Nonlinear Mixed Effects models (NLME) models are widely used in pharmacometrics and related fields to analyze hierarchical and longitudinal data. However, as the number of parameters and random effects increases, traditional methods for maximizing the marginal likelihood become computationally expensive. This paper explores the Variational Expectation Maximization (VEM) algorithm, a scalable alternative for fitting NLME models. Originally introduced in the context of probabilistic graphical models and later popularized through variational autoencoders, VEM has not been extensively applied to NLME modeling. By leveraging flexible variational families and reverse-mode automatic differentiation, VEM can efficiently maximize the marginal likelihood, scaling to NLME models with over 15,000 population parameters. This work provides a detailed description of VEM, compares it to other NLME fitting algorithms, and highlights its scalability through computational experiments. Using the Pumas statistical software, we fit two test models: 1) a standard warfarin model, and 2) a DeepNLME Friberg model with 15,410 population parameters and 16 random effects. The warfarin model was fitted to completion to demonstrate the correctness of VEM, while the DeepNLME Friberg model was fitted for a limited number of iterations to measure the time per iteration and demonstrate VEM's scalability.
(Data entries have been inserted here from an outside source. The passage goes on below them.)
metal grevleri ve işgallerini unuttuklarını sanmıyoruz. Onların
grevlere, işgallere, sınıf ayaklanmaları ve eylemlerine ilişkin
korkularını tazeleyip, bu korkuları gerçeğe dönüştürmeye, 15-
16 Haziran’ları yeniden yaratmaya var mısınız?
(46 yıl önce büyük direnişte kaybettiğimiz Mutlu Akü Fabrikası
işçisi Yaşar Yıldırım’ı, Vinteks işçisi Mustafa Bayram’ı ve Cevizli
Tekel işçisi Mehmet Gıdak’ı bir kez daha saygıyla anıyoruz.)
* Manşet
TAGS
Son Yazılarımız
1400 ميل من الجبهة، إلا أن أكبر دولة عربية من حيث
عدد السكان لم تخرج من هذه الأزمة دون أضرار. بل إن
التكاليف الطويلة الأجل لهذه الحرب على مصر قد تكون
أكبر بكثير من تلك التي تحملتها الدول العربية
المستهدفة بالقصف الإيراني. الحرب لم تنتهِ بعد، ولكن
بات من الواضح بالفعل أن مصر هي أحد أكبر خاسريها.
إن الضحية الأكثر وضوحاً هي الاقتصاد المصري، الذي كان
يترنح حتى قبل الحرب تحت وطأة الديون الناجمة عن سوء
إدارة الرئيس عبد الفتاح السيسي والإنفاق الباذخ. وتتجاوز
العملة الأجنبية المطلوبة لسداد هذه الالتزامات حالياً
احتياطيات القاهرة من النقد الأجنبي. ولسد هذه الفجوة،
翻译：非线性混合效应模型（NLME）广泛应用于药物计量学及相关领域，用于分析层次结构和纵向数据。然而，随着参数和随机效应数量的增加，最大化边际似然的传统方法计算成本急剧上升。本文探讨了变分期望最大化（VEM）算法，这是一种可扩展的NLME模型拟合替代方案。该算法最初在概率图模型中引入，随后通过变分自编码器推广，但在NLME建模中尚未得到广泛应用。通过利用灵活的变分族和反向模式自动微分，VEM能够高效最大化边际似然，可扩展至包含超过15,000个群体参数的NLME模型。本研究详细阐述了VEM算法，将其与其他NLME拟合算法进行比较，并通过计算实验突出其可扩展性。使用Pumas统计软件，我们拟合了两个测试模型：1）标准华法林模型，2）具有15,410个群体参数和16个随机效应的DeepNLME Friberg模型。华法林模型被完整拟合以验证VEM的正确性，而DeepNLME Friberg模型则通过有限次迭代评估每次迭代时间，以展示VEM的可扩展性。